The introduction of technology in education is gaining momentum worldwide. One model of incorporating technology into education that has gained tremendous traction in Latin America and the Caribbean is One-to-One computing. The term “One-to-One” refers to the ratio of digital devices per child so that each child is provided with a digital device, most often a laptop, to facilitate learning.

The objective of One-to-One Laptop Programs in Latin America and the Caribbean document is to provide an overview of One-to-One implementations with a regional focus on Latin America and the Caribbean. It also proposes a systemic approach to improve the quality of education in contexts of mass laptop distributions to students and teachers.

The rationales for implementing One-to-One initiatives are frequently clouded by short-term political goals or by pressure from technology vendors. Nevertheless, from what the Inter-American Development Bank (IDB) has observed, the rationales and desired impact of One-to-One initiatives fall into three main categories:

  1. From an economic perspective, technology is seen as playing a major role in both the production processes and the results that these processes yield.

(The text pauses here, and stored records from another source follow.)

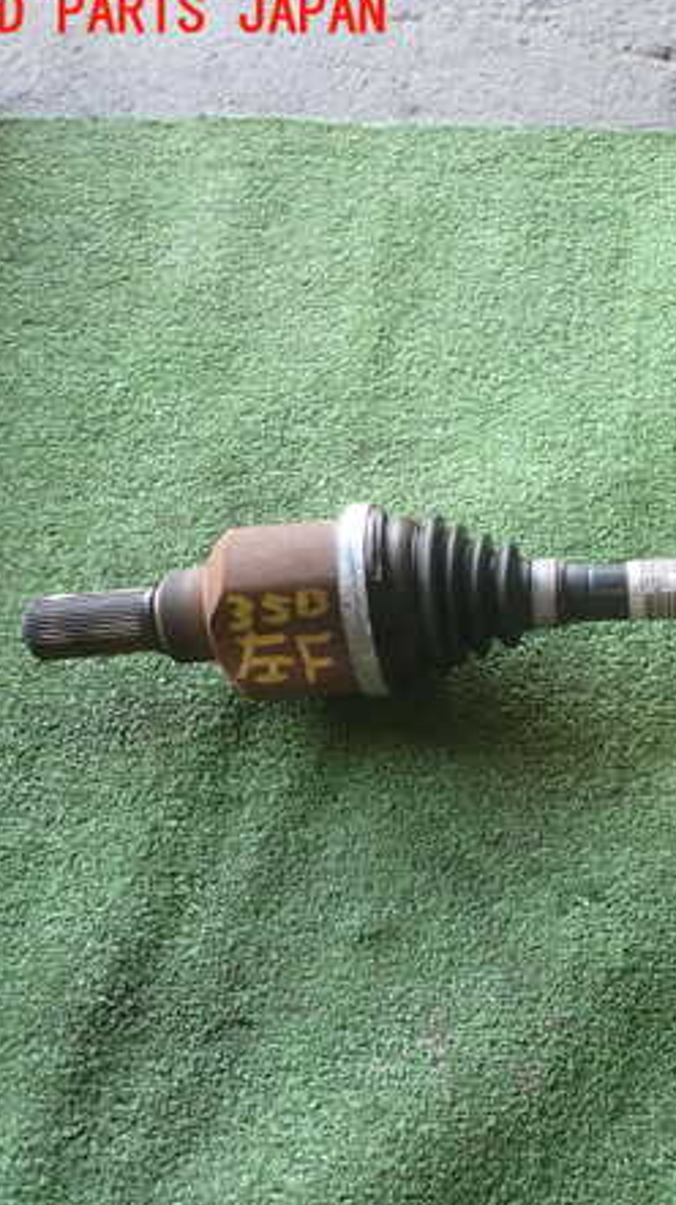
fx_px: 1181
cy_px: 594
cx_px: 709
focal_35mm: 37
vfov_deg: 54.0
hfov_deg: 29.4
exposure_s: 1/60
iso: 100
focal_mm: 4.5
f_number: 2
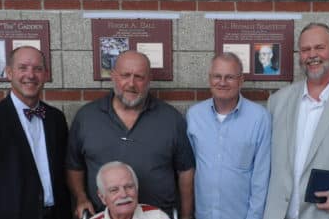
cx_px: 238
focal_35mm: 63
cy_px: 161
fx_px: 575
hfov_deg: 31.5
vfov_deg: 21.4
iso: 400
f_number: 5.6
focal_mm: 18
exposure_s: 1/125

Through the introduction of effective laptop programs, students can be better prepared to enter a technology-saturated workplace, maintaining a level of economic competitiveness.
  2. From a social perspective, laptops in schools are seen as a way to help bridge social and digital divides. They also have the potential to provide computer and Internet access to families and community members who would not otherwise have access.
  3. From an educational perspective, it is believed that laptops can facilitate new educational practices that are student-centered. They may also support the development of new skills and abilities required in the 21st century.

One-to-One models have been implemented in many Latin American and Caribbean countries including Argentina, Bolivia, Brazil, Chile, Colombia, Ecuador, El Salvador, Haiti, Honduras, Jamaica, Mexico, Nicaragua, Paraguay, Peru, Trinidad & Tobago, Uruguay, and Venezuela. This paper provides an overview of these cases and others worldwide.

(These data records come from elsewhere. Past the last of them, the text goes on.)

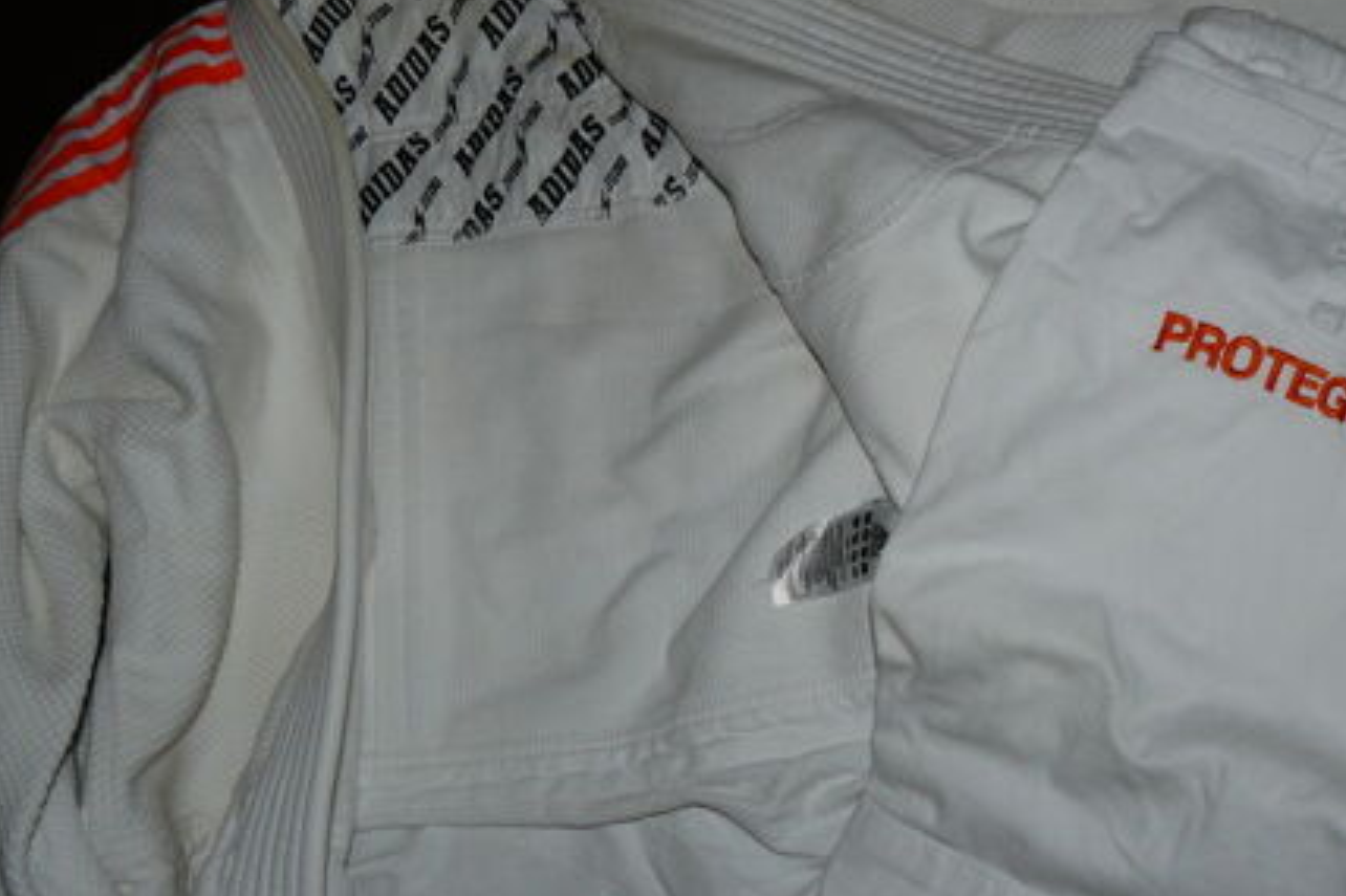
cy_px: 415
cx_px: 726
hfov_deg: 46.4
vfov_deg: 31.9
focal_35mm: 42
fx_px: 1570
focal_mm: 6
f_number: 2.8
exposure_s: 1/30
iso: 100
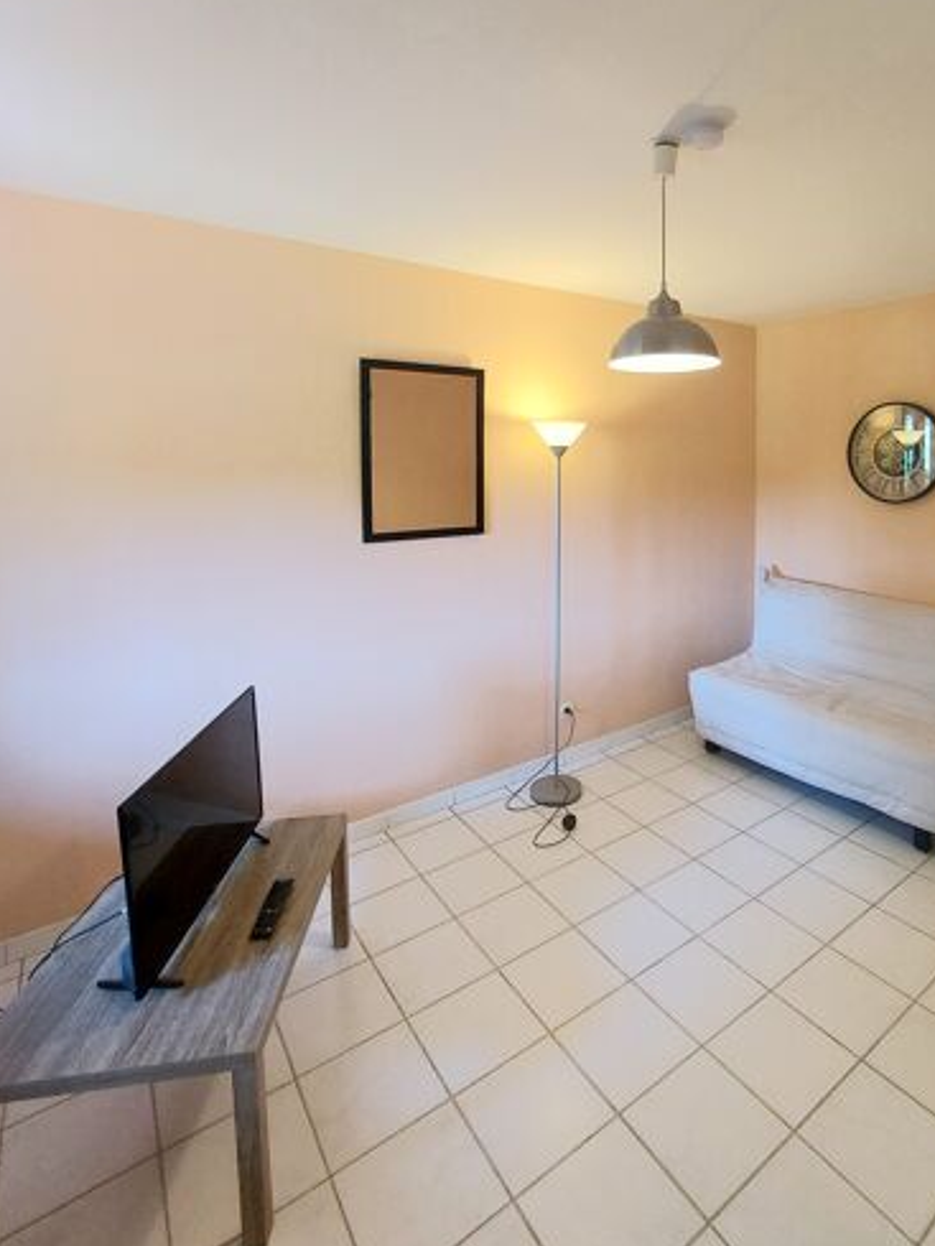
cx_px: 601
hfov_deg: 73.1
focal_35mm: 17
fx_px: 612
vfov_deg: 89.8
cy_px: 497
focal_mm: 1.74
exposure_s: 1/50
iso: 125
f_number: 2.2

The manners by which One-to-One programs have been designed, implemented, and evaluated are very diverse. Thus far, research has been inconclusive with regards to the economic, social, and educational impacts of One-to-One programs due to short time spans, lack of appropriate evaluation methodologies, and lack of commitment to study impact, among other reasons.

Since results vary with time and implementation, impacts should be evaluated over short-, mid-, and long-term time spans. Given the IDB’s experience with One-to-One initiatives in the region, we propose:

  • A model of understanding One-to-One that focuses on the student and his/her learning results. Rather than describing the relationship between the digital device and the child, we describe One-to-One as the relationship between a child and learning, mediated by technology among other factors.
  • A systemic approach to One-to-One design and implementation that simultaneously considers infrastructure, digital content, teacher training/support, community involvement, and policy.
  • A general review of the Total Cost of Ownership (TCO) associated with these initiatives, which considers both the initial investment and its long-term sustainability.
  • An emphasis on the role of monitoring and rigorous evaluations.

There is no silver bullet in education; in this sense, technology is no different from other learning interventions. The distribution of equipment alone will not have any effect on learning outcomes, unless it is considered as part of comprehensive reform processes, focusing on learning and explicitly proposes the change of traditional educational practices.